As you might guess I have thoughts!  I cannot count the number of drives and NAS devices that have failed on my watch.  Power Supplies, Remember Drobo???, the Wrong models of 3tb drives with infant mortality.  The UPS is but another thing in the chain to fail.  I have had three of them go belly up in the last two years.  They love to toast the stupid lead acid batteries and their terrible failure modes.  How many times has the UPS said the battery is good only to find out that it is actually dead and you get an extra 5 seconds of pain when the power goes out.  I know Annual Maintenance.    Look at https://en.wikipedia.org/wiki/Nickel–iron_battery for something a lot better. OR https://en.wikipedia.org/wiki/Lithium_iron_phosphate_battery.
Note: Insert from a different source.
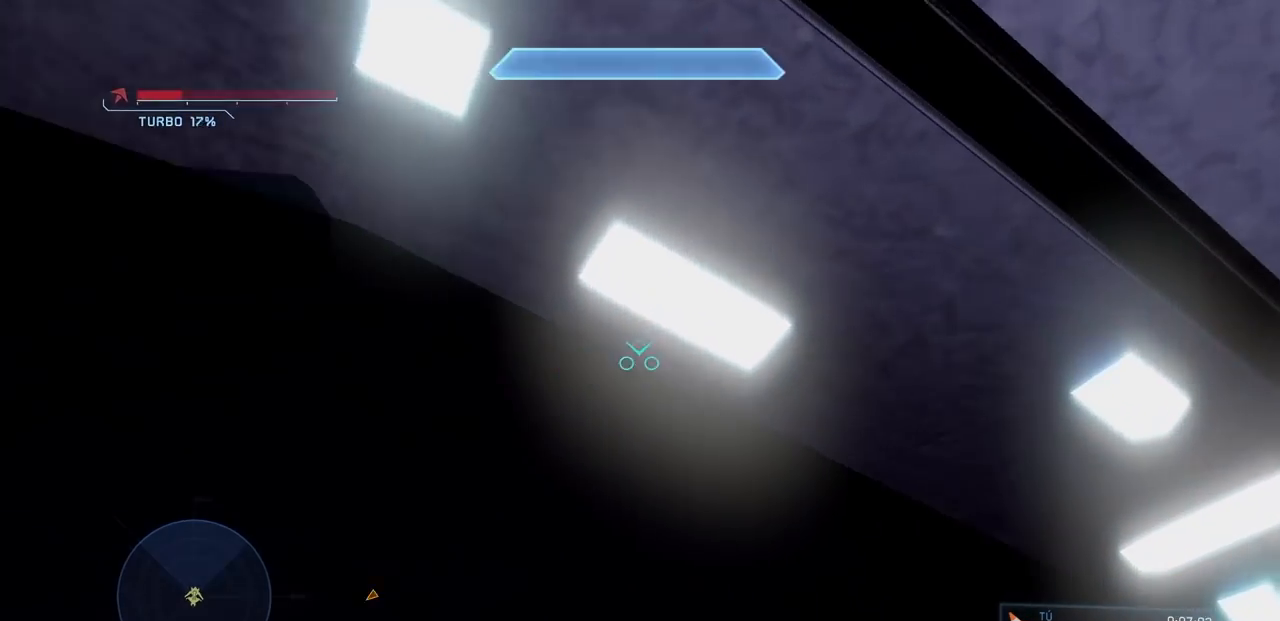
{"dt_ms": 985, "buttons": ["L2"], "left_stick": "up", "right_stick": "down"}
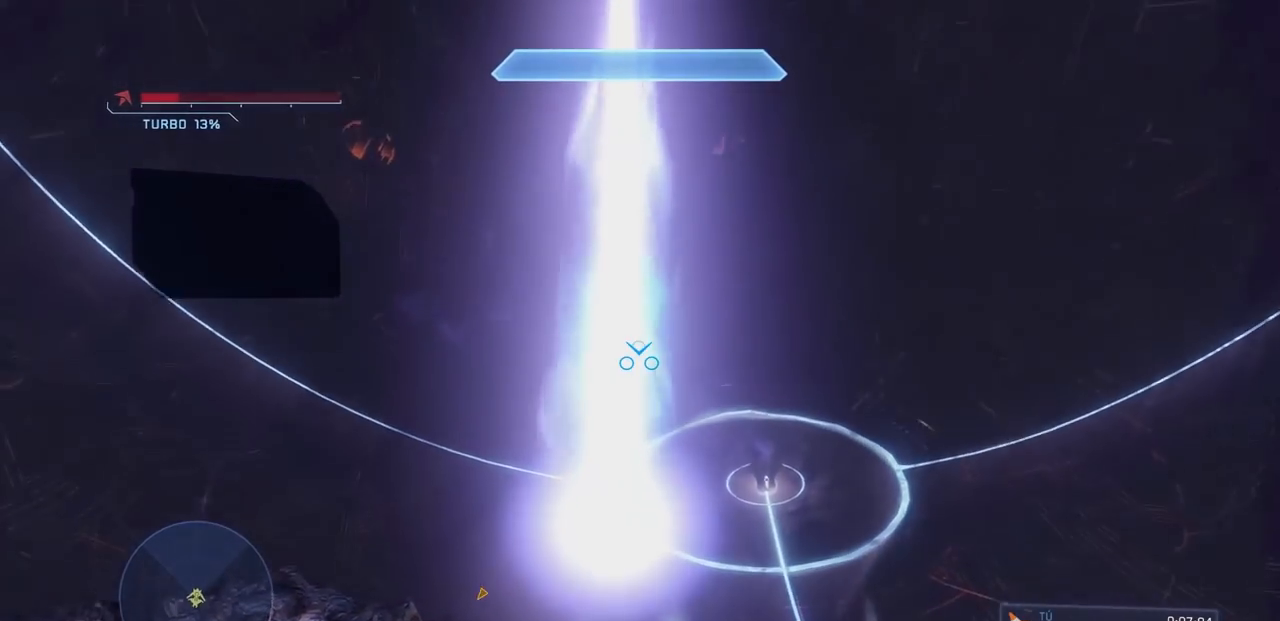
{"dt_ms": 500, "buttons": ["L2"], "left_stick": "up", "right_stick": "down-right", "events": [[233, "right_stick", "center"], [400, "right_stick", "down-right"]]}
We can do better folks!  Or different.

 

 

 

 

I am a firm believer in DAS (Direct Attached Storage).  Sprinkle in some U2 drives (NVME but removable) and you are talking real performance

 

Here is where I am going to lose 60% of the audience.  I use Macs!  I have to support windows and I hate it.  When I have to support linux I outsource it.  

 

I use a NAS for backup purposes only.  MY primary is a 5 bay Synology DS1019+ with five 8tb drives and 512GB of SSD cache.  The software is weird it, but it just keeps running.  In the next year or so I will replace it.  I do not trust the hardware any longer than about three years.  The NAS also runs minimserver for me.

 

I have two DAS solutions I want to talk about.  The OWC Thunderbay 8 and the OWC MiniStack STX. The Thunderbay 8 looks like a shrunk down Mac Pro of old.  It has eight drive bays and a spare expansion slot.  The top four drive bays can use U.2 drives AKA removable NVME at PCIE speed.  The bottom four bays are SATA. The MiniStack is a much simpler device with one m.2 NVME slot and one SATA slot.  it is a Thunderbolt 4 hub and the drives are basically running at SATA speeds.

 

We can jigger these up with TB to 10gig ethernet if you want..  Now I only have about 8TB of music files in my library!  The music system is a single M1 Mac mini with the STX attached and 18TB + 4Tb inside the STX.  The Mac mini backs up to the NAS and the system drive to the cloud.  I manually backup the NAS to 2.5 in portable drives for storage in my Safe Deposit Box.  Manual and a bad idea becuuse it does not get done often enough.

 

The systems (more about this later) are backed up offsite to iDrive.  This is my partially executed 3-2-1 backup system with a +1 helper. I am looking at cold storage in the cloud such as C2 or Glacier.

 

-----------------

 

Note that this design is not final and I am open to other ideas.

 

PS 18TB spinning drives are $399. 

PS JBOD is your friend

https://www.arqbackup.com is a very very interesting core tool to try.

20TB of idrive space is about $300 for two years.

 

 

 

 

Hi Bob, I’ve avoided a UPS ever since one took down the data center at the company I used to work for. Then, it nearly caught fire. The thing designed to save you, is the thing that takes you down. 
 

I hate them, but do admit they can and do work for many people.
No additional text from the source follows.